TASK DESCRIPTION
Return the stretch of the article on cellist Hans Christian from "Cellist Hans Christian" up to and including "with resonant sound.", copied word for word.

PAGE EXCERPT
········

Hans Christian’s Hidden Treasures

Cellist Hans Christian creates Global Serenity with Hidden Treasures
The Echoes May CD of the Month

Hidden Treasures-225Hans Christian launches his new CD playing cello. It’s the instrument he began with studying classical repertoire and he’s done recordings with it from the purely Renaissance album, Light and Spirit, to pure solo improvisations on Sancta Camisia, and of course, looping cello on Undefended Heart. But it’s when Christian taps into his global voice that he really sings. His isn’t the classical cello of Yo-Yo Ma. With Christian, notes bend in searing arcs, fraying at the edges with resonant sound.

Together We Were

Hans Christian is less a classical musician and more a global musician. It’s something he began on his solo albums, Surrender and Phantoms in the early 1990s and perfected with Rasa, the chanting duo he had throughout the first decade of the 21st century with singer Kim Waters. Christian created lush instrumental fusions behind Waters’ serene voice, alchemy of cello with the sarangi, an Indian bowed instrument, the sitara, a mini-sitar, eastern percussion and lots of electronics.

Hans Christian playing sarangi on Echoes with Rasa.

Hans Christian playing sarangi on Echoes with Rasa.

········

DATA BLOCK

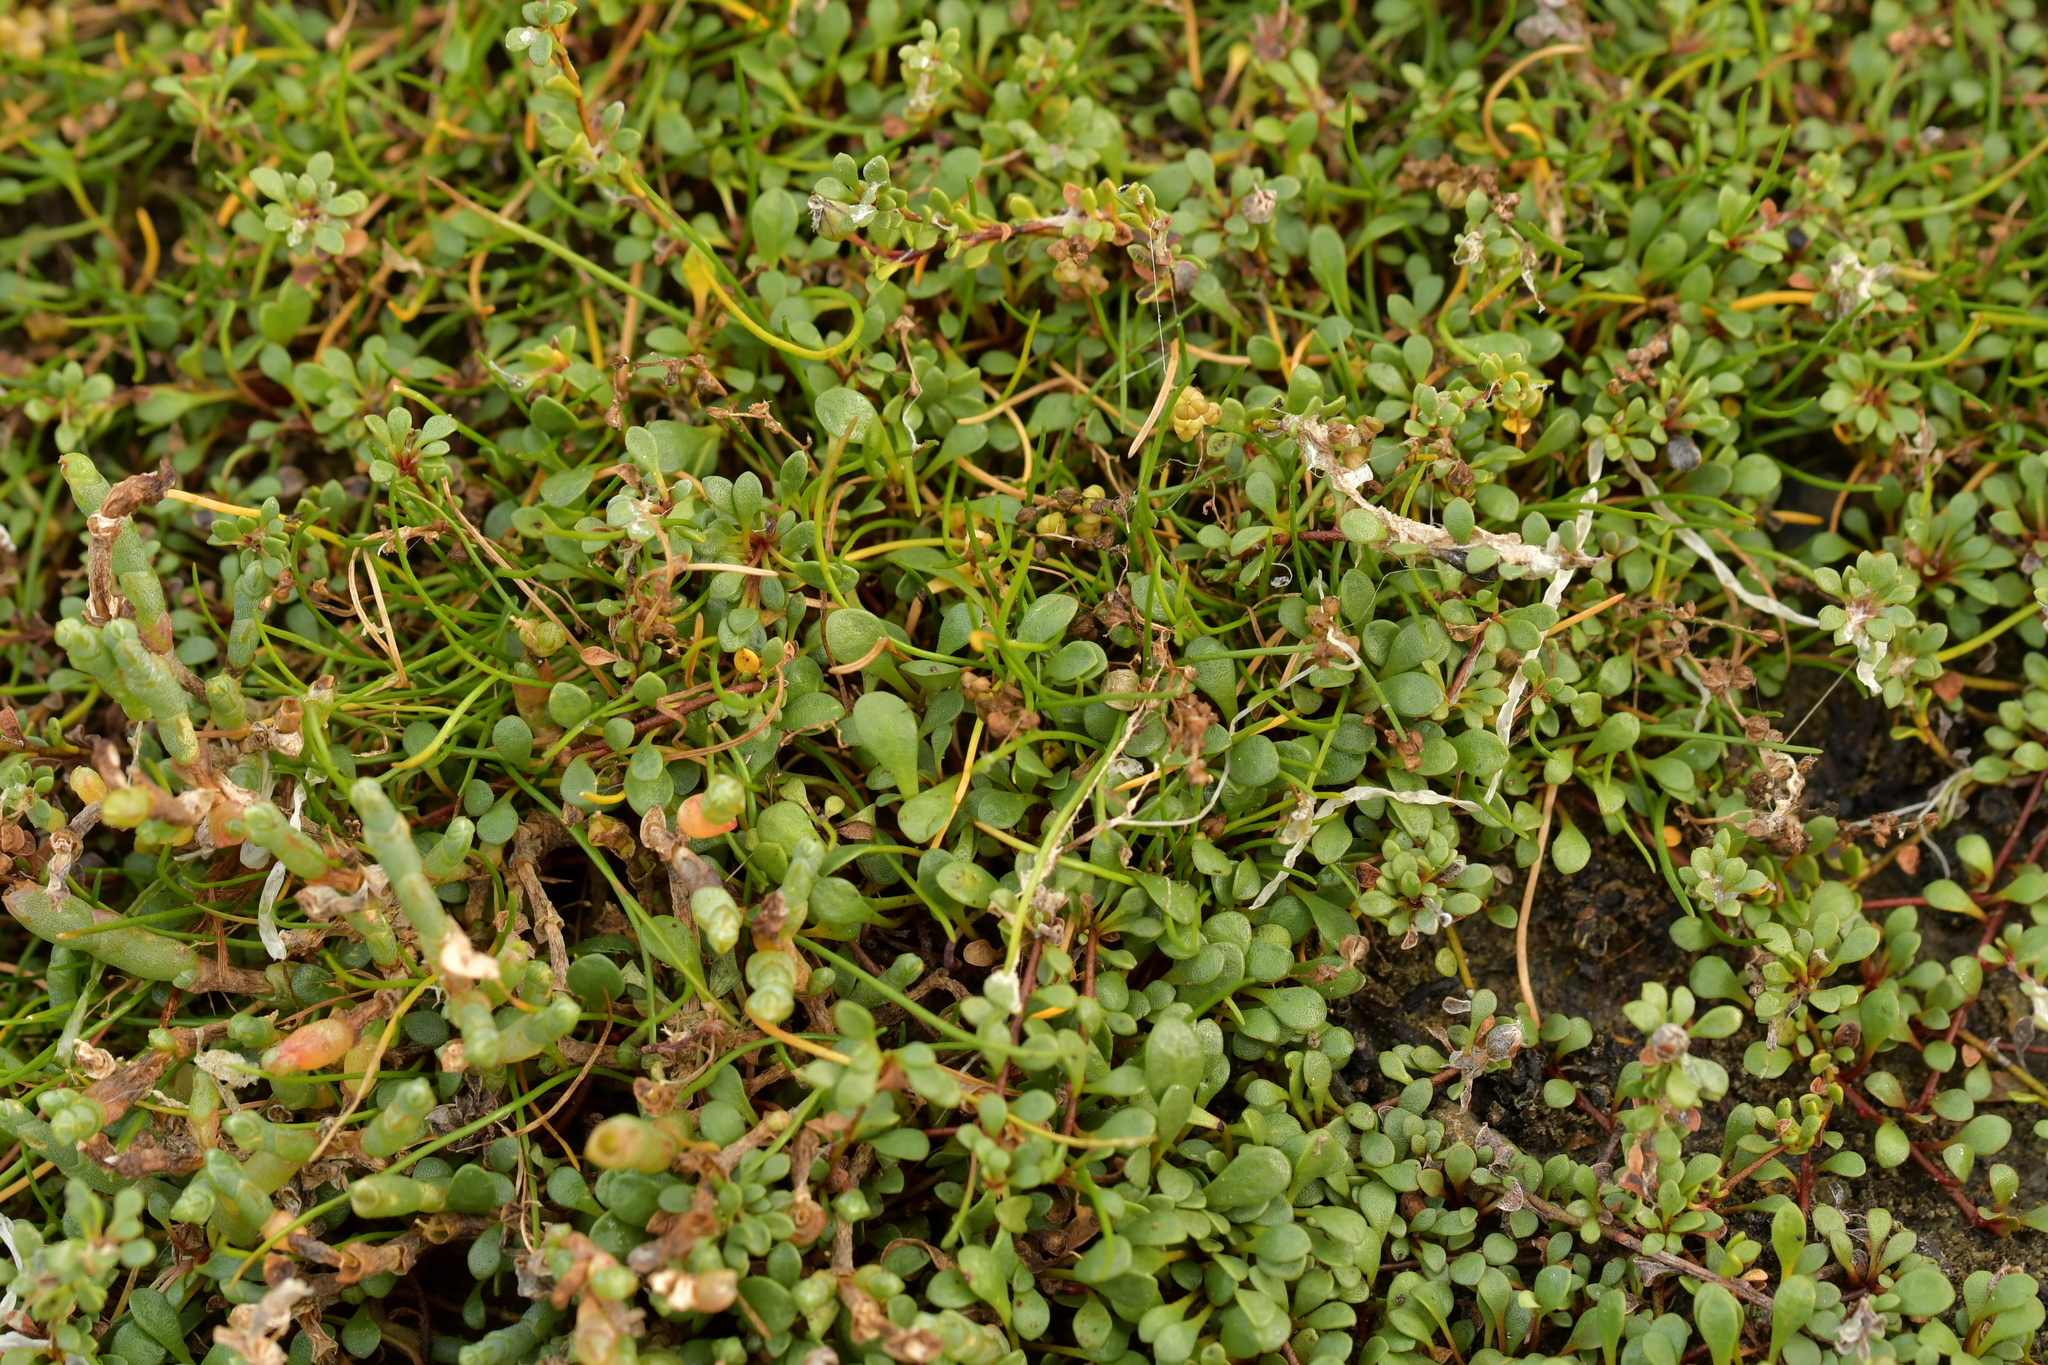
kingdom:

········

ANSWER BELOW
Cellist Hans Christian creates Global Serenity with Hidden Treasures
The Echoes May CD of the Month

Hidden Treasures-225Hans Christian launches his new CD playing cello. It’s the instrument he began with studying classical repertoire and he’s done recordings with it from the purely Renaissance album, Light and Spirit, to pure solo improvisations on Sancta Camisia, and of course, looping cello on Undefended Heart. But it’s when Christian taps into his global voice that he really sings. His isn’t the classical cello of Yo-Yo Ma. With Christian, notes bend in searing arcs, fraying at the edges with resonant sound.